Verschillende groepen
Groepsverdeling rechtsherstel in box 3:
Groep 1: belastingplichtigen die tijdig bezwaar hebben gemaakt.
Groep 2: belastingplichtigen waarbij de aanslagen box 3 2017 tot en met 2020 nog niet onherroepelijk vaststonden of waarbij de aanslagen box 3 2017-2020 nog niet waren opgelegd.
Groep 3: belastingplichtigen waarbij de aanslagen box 3 2017 tot en met 2020 al onherroepelijk vaststonden.
Hieronder zullen wij voor groep 1 en 2 ingaan op de uitwerking van het rechtsherstel in box 3 volgens het beleidsbesluit. De scenario’s voor het rechtsherstel in box 3 voor groep 3 staan hier opgesomd.
Hoe ziet het rechtsherstel er dan uit?
Uitgangspunt is het werkelijke vermogen volgens de aangifte van de belastingplichtige. Er wordt onderscheid gemaakt in drie categorieën van bezittingen en schulden. Vermogenscategorie 1 bevat de banktegoeden van de belastingplichtige aan het begin van het kalenderjaar. Vermogenscategorie 2 bevat alle overige bezittingen op de peildatum. Vermogenscategorie 3 bestaat uit de schulden op de peildatum. Per vermogenscategorie gelden verschillende rendementen.
Verschillende rendementen
Vermogenscategorie 1 | Vermogenscategorie 2 | Vermogenscategorie 3 | |
---|---|---|---|
2017 | 0,25% | 5,39% | 3.43% |
2018 | 0,12% | 5,38% | 3,20% |
2019 | 0,08% | 5,59% | 3,00% |
2020 | 0,04% | 5,28% | 2,74% |
2021 | 0,01% | 5,69% | 2,46% |
2022 | Nog niet vastgesteld | Nog niet vastgesteld | Nog niet vastgesteld |
Het totale rendement bestaat uit de som van de per vermogenscategorie bepaalde rendementen. Dit totale rendement wordt gedeeld door de rendementsgrondslag ter bepaling van het rendementspercentage door het in stap 2 berekende rendement te delen door de rendementsgrondslag. Het nieuwe inkomen in box 3 wordt berekend door het rendementspercentage te vermenigvuldigen met de grondslag sparen en beleggen, dat is de rendementsgrondslag verminderd met het heffingsvrije vermogen.
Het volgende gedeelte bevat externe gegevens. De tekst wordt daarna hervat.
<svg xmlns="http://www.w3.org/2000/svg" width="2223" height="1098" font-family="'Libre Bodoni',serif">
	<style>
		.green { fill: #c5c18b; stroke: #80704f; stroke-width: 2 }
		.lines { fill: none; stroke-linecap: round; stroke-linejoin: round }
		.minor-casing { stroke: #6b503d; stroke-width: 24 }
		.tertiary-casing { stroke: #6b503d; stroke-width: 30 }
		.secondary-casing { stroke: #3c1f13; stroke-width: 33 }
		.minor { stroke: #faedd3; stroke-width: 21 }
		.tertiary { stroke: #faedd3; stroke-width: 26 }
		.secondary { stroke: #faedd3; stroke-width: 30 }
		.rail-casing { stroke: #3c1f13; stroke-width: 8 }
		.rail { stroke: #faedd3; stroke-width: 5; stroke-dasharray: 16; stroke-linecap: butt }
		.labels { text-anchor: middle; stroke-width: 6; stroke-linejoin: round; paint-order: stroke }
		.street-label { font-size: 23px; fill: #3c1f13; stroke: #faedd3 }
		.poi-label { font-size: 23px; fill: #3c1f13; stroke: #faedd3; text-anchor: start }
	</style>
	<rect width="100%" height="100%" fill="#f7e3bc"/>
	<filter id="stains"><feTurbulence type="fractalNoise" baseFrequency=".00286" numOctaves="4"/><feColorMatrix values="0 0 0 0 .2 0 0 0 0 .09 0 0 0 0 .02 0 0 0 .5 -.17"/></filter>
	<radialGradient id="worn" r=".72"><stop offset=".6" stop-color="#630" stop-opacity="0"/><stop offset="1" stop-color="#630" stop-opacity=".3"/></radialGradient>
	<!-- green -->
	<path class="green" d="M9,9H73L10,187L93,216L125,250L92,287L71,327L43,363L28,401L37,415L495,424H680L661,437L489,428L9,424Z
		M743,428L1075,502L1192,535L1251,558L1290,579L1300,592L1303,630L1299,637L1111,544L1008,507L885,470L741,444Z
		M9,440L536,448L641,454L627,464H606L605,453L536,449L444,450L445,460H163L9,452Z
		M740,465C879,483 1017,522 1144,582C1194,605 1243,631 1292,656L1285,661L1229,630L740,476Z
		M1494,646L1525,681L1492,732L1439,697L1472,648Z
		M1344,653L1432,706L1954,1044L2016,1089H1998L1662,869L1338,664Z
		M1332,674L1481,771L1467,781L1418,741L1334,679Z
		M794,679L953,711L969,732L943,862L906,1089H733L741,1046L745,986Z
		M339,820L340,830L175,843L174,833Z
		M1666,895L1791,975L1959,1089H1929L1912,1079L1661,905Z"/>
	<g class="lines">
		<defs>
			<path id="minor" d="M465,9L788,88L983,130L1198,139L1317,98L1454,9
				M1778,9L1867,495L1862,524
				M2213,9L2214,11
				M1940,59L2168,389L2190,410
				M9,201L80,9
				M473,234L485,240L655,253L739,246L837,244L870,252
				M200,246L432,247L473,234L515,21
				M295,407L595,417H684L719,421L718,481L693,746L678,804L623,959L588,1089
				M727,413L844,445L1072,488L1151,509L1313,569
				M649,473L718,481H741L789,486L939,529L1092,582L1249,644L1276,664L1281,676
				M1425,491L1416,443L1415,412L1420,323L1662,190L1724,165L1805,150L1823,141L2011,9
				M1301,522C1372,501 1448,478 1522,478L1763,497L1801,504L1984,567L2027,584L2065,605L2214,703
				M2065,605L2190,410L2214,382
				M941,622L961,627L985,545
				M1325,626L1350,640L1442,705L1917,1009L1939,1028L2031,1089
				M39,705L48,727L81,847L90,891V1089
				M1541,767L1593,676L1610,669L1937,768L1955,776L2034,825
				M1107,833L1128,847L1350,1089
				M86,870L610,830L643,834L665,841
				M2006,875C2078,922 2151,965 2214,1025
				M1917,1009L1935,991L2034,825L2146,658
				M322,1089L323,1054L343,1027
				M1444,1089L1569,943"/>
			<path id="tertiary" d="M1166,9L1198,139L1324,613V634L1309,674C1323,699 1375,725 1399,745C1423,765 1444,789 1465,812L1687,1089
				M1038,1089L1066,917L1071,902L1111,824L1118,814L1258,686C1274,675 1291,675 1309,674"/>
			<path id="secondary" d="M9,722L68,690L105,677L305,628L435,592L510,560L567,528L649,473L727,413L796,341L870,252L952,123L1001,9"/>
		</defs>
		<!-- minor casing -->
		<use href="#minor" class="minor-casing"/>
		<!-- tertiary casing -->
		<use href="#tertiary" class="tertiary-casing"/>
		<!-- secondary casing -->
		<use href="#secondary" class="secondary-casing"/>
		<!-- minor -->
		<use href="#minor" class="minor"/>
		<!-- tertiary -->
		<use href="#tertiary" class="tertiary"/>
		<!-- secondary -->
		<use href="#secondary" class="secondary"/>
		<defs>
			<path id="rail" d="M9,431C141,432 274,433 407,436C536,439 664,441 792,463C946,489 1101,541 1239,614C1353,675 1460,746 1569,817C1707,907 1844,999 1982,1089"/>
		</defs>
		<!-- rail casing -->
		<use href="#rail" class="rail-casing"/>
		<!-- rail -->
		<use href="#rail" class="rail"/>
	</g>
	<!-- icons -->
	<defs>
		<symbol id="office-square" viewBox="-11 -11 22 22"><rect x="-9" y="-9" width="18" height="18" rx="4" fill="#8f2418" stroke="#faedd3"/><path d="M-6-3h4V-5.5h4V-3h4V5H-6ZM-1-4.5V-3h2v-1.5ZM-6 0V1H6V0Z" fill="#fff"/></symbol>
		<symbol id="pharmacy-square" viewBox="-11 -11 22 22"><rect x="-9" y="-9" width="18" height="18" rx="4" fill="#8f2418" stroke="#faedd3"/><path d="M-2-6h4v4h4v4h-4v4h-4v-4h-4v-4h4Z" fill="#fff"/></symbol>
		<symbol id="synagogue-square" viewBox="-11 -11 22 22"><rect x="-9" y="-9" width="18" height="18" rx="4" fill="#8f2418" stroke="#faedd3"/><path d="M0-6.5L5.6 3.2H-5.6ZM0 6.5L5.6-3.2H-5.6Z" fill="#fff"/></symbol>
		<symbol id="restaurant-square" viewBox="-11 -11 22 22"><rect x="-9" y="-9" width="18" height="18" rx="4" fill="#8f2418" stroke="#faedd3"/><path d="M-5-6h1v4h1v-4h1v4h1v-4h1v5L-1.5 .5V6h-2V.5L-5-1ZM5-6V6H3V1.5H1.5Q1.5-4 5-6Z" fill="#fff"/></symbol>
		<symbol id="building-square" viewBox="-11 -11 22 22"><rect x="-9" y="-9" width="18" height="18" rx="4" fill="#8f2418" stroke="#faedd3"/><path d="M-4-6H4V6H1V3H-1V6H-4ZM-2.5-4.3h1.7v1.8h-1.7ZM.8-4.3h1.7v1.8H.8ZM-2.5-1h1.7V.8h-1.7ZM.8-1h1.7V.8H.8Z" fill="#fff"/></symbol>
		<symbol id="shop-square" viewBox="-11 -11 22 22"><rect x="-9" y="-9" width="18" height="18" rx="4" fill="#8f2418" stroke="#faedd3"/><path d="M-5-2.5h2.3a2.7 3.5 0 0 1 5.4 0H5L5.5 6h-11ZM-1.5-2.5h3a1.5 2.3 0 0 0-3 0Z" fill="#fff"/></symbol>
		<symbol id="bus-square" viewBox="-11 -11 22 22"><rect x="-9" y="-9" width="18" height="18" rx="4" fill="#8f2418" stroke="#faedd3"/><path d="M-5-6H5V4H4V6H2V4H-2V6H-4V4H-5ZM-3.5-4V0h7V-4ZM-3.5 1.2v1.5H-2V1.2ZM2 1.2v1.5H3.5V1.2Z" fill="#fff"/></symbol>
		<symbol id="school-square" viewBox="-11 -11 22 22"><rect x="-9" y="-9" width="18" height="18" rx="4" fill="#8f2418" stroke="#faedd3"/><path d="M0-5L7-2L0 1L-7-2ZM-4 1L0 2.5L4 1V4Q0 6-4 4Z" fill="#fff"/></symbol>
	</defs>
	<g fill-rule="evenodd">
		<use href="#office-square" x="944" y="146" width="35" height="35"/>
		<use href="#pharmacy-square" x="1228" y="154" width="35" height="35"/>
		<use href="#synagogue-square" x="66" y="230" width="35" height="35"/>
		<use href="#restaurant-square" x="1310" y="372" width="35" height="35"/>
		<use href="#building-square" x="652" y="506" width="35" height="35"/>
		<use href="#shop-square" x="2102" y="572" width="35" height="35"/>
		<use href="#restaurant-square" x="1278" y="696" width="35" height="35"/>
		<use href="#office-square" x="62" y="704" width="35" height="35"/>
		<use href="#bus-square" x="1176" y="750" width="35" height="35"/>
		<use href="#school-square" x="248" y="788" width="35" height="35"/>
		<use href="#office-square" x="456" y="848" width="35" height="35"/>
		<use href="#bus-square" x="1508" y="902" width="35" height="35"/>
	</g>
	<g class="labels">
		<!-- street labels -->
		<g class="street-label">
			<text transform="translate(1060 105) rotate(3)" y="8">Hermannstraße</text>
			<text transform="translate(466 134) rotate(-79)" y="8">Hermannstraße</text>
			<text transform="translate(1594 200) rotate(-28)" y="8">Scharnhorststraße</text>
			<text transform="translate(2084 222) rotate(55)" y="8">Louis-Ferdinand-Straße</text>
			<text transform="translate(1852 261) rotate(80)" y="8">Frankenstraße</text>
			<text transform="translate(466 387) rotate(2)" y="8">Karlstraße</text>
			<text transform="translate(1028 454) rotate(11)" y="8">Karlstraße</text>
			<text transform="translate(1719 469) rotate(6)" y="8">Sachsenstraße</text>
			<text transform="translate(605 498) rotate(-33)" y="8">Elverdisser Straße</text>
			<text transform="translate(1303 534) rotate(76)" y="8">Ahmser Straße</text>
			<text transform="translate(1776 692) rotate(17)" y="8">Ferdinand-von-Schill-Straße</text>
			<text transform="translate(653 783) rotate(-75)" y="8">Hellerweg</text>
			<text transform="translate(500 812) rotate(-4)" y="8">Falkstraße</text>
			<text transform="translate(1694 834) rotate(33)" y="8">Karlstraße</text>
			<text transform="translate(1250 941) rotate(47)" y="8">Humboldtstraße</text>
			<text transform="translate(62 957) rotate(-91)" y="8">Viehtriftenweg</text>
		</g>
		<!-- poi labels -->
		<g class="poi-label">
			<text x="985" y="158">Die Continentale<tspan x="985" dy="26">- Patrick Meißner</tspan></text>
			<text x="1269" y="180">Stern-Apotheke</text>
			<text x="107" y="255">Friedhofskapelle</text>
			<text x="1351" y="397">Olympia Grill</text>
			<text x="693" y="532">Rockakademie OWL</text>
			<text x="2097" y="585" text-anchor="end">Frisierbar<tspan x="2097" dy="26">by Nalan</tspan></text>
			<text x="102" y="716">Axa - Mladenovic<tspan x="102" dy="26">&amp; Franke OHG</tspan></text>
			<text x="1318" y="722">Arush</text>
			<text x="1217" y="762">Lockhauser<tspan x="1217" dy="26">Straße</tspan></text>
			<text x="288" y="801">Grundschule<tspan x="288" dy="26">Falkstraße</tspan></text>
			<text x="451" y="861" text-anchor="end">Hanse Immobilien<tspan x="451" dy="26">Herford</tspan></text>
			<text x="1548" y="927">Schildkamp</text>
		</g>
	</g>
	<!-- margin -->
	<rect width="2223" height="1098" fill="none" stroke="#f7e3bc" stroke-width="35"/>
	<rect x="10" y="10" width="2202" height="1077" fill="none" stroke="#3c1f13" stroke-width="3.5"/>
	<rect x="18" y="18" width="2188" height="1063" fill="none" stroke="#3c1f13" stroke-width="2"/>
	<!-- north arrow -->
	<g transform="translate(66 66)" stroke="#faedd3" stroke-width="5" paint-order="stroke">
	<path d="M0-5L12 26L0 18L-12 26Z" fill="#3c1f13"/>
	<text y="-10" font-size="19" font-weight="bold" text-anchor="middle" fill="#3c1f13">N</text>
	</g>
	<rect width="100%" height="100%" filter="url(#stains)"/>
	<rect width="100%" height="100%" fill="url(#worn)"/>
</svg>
Er volgt een teruggaaf van belasting wanneer het berekende inkomen in box 3 lager is dan het in de aanslag inkomstenbelasting voor het kalenderjaar wettelijk vastgestelde voordeel uit sparen en beleggen. Als het nieuw berekende voordeel uit sparen en beleggen hoger is dan het in de aanslag inkomstenbelasting vastgestelde bedrag wordt de aanslag niet aangepast.
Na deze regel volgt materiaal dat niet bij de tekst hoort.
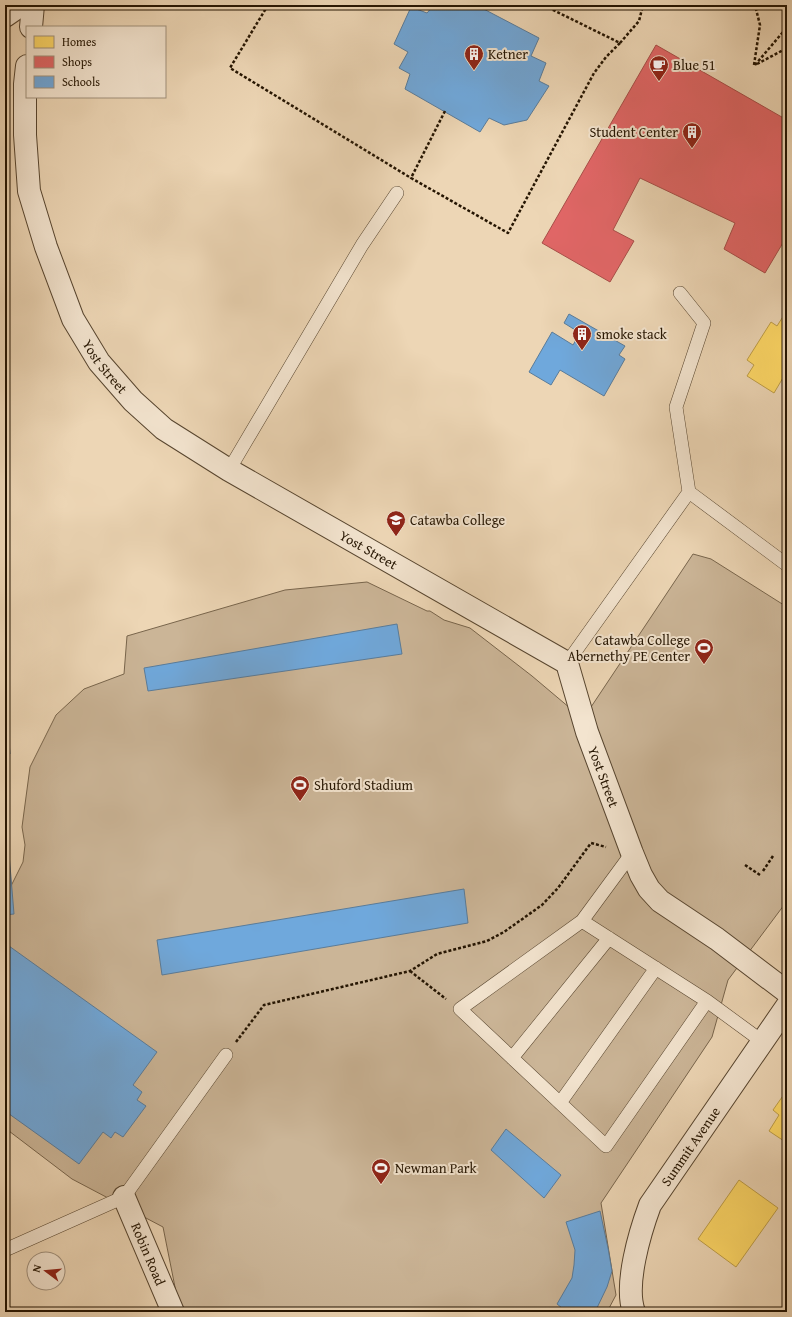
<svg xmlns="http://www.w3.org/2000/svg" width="792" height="1317" viewBox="0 0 792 1317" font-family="'Gentium Book Plus',serif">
<rect width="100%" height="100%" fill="#edd6b5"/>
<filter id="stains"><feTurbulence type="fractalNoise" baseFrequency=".005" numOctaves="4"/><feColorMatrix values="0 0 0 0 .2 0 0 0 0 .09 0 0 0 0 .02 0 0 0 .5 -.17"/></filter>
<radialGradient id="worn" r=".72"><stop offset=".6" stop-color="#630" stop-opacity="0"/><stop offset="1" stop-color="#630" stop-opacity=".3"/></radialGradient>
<path fill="#cbb597" stroke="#78654c" d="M 693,554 L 711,559 L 787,607 L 787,901 L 728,980 L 712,1037 L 601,1203 L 616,1295 L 607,1312 L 180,1312 L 163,1227 L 72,1179 L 5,1128 L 5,898 L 23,862 L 25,845 L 22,827 L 30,767 L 56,715 L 84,689 L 124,674 L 127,636 L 285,590 L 367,582 L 427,611 L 430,611 L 444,620 L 470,628 L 532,676 L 583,719 Z"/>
<path fill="#ffd966" stroke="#be9e48" d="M 784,315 L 787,317 L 787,371 L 774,393 L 747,376 L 754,365 L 747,360 L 771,322 L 777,326 Z
M 787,1090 L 787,1143 L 769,1131 L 779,1115 L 773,1110 Z
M 739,1180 L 778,1208 L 736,1267 L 698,1239 Z"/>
<path fill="#e06666" stroke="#a84e48" d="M 656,45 L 787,120 L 787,236 L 765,273 L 724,249 L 735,223 L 640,178 L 613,230 L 634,241 L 610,282 L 542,243 Z"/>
<path fill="#6fa8dc" stroke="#597c9b" d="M 434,5 L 476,5 L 539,38 L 531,56 L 546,63 L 539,81 L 549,86 L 527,120 L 504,125 L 489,118 L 480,132 L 405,89 L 410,74 L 399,68 L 408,52 L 394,44 L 411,7 L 427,13 Z
M 569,314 L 625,346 L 619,355 L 625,359 L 604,396 L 560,370 L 551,385 L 529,372 L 552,332 L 573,345 L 580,333 L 564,323 Z
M 397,624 L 402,654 L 148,691 L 144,668 Z
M 5,693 L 10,754 L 5,757 Z
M 5,805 L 14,914 L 5,915 Z
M 464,889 L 468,923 L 162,975 L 157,940 Z
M 9,946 L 157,1052 L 133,1085 L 142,1092 L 137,1100 L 146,1106 L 123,1137 L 115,1132 L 111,1138 L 103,1132 L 79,1164 L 5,1111 L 5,951 Z
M 506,1129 L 561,1175 L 544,1198 L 491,1150 Z
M 600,1211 L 608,1248 L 612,1271 L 607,1287 L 595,1312 L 567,1312 L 557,1304 L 572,1278 L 574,1265 L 575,1250 L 566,1222 Z"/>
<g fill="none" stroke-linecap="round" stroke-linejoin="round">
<defs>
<path id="lane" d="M 680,293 L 704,323 L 676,407 L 689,492
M 229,470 L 362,245 L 397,193
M 567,663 L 689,492 L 787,565
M 632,853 L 582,921 L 707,1001 L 763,1042
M 582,921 L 460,1009 L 606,1146 L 707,1001
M 512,1058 L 609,938
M 560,1103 L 656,968
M 5,1250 L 124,1197 L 226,1055"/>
<g id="street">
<path d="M 5,16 L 21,5"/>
<path d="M 31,27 L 33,5"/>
<path id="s1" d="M 27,66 L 25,84 L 25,135 L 29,191 L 46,247 L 73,319 L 99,362 L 133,401 L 164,429 L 229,470 L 567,663 L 587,732 L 632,853 L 641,875 L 649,889 L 660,901 L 717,939 L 787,992"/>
<path id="s2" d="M 124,1197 L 173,1312"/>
<path id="s3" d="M 634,1312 C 624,1285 640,1232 650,1205 L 787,1006"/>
</g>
</defs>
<use href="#lane" stroke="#57452f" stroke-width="14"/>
<use href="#street" stroke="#57452f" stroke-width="24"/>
<path stroke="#251502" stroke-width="2.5" stroke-dasharray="3 2" stroke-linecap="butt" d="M 268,5 L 230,68 L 411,178
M 620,43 L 639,21 L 643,5
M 757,64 L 787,48
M 754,65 L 760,25 L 755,5
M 755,65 L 783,32 L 787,24
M 445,111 L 411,178 L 508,233 L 594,73 L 606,57 L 620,43 L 543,5
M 745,865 L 760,875
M 763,871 L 773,856
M 410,971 L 446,999
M 236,1042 L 264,1005 L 410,971 L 437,954 L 487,941 L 504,932 L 542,905 L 558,888 L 591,843 L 606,847"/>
<use href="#lane" stroke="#f3e4cf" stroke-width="13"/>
<use href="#street" stroke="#f3e4cf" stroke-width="22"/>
</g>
<defs>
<symbol id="building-pin" viewBox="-11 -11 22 30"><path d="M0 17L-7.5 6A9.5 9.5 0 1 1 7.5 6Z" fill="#8f2418" stroke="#f3e4cf"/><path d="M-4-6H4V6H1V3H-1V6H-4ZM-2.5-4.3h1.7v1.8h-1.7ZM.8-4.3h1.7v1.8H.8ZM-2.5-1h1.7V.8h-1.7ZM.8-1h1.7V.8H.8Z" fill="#fff"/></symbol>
<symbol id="cafe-pin" viewBox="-11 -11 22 30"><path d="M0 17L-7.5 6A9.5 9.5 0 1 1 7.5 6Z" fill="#8f2418" stroke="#f3e4cf"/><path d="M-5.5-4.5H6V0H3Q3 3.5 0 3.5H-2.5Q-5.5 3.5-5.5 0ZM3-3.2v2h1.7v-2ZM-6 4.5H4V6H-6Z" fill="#fff"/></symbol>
<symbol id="university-pin" viewBox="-11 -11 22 30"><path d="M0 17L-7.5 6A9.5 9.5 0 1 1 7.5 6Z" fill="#8f2418" stroke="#f3e4cf"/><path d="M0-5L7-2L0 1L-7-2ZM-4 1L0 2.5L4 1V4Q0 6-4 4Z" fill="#fff"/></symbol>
<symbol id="stadium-pin" viewBox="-11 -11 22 30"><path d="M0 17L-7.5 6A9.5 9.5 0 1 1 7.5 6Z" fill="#8f2418" stroke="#f3e4cf"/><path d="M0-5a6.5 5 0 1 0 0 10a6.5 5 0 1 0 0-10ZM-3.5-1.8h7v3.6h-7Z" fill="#fff"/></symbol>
</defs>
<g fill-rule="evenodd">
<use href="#building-pin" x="463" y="43" width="22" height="30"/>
<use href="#cafe-pin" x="648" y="54" width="22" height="30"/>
<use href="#building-pin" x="681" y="121" width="22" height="30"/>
<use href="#building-pin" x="571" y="323" width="22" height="30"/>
<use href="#university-pin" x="385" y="509" width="22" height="30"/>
<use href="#stadium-pin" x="693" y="637" width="22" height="30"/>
<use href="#stadium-pin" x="289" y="774" width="22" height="30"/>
<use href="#stadium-pin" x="370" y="1157" width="22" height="30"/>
</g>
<g text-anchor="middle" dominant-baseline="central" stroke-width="4" stroke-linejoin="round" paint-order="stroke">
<g font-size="14" fill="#251502" stroke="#f3e4cf" text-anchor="start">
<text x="488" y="54">Ketner</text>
<text x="673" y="65">Blue 51</text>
<text x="678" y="132" text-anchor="end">Student Center</text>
<text x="596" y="334">smoke stack</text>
<text x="410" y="520">Catawba College</text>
<text x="690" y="640" text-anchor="end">Catawba College<tspan x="690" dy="16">Abernethy PE Center</tspan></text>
<text x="314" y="785">Shuford Stadium</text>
<text x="395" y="1168">Newman Park</text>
</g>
<g font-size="14" fill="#251502" stroke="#f3e4cf">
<text stroke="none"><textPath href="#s1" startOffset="318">Yost Street</textPath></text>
<text stroke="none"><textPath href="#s1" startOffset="642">Yost Street</textPath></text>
<text stroke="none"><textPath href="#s1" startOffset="990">Yost Street</textPath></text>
<text stroke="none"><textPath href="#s3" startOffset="181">Summit Avenue</textPath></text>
<text stroke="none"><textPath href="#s2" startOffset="62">Robin Road</textPath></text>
</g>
</g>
<rect width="792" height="1317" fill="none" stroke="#edd6b5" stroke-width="20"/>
<rect x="6" y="6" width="780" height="1305" fill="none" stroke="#251502" stroke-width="2"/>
<rect x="10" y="10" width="772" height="1297" fill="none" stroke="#251502"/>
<rect x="26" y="26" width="140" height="72" fill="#f3e4cf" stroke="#a1917d"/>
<rect x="34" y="36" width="20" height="12" fill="#ffd966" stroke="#a1917d"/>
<text x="62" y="46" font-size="12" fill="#251502">Homes</text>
<rect x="34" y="56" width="20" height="12" fill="#e06666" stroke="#a1917d"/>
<text x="62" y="66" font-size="12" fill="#251502">Shops</text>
<rect x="34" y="76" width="20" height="12" fill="#6fa8dc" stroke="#a1917d"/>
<text x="62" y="86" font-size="12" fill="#251502">Schools</text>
<g transform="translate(46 1271) rotate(286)"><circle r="19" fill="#f3e4cf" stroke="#a1917d"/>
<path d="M0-3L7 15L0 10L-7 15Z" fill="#8f2418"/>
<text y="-6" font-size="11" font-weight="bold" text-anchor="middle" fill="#251502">N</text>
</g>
<rect width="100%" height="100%" filter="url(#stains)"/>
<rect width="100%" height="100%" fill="url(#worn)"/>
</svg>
Als de belastingplichtige het gehele kalenderjaar dezelfde partner heeft gehad, wordt bij de toepassing van het rechtsherstel uitgegaan van het in de aangifte inkomstenbelasting aan hem/haar toegerekende gedeelte van de gezamenlijke grondslag sparen en beleggen. Voor de verdeling van de extra uitgaven voor specifieke zorgkosten of extra aftrekbare giften als gevolg van een herrekening van het drempelinkomen door de toepassing van het rechtsherstel wordt aangesloten bij de in de aangifte gekozen verdeling van de uitgaven voor specifieke zorgkosten of de aftrekbare giften.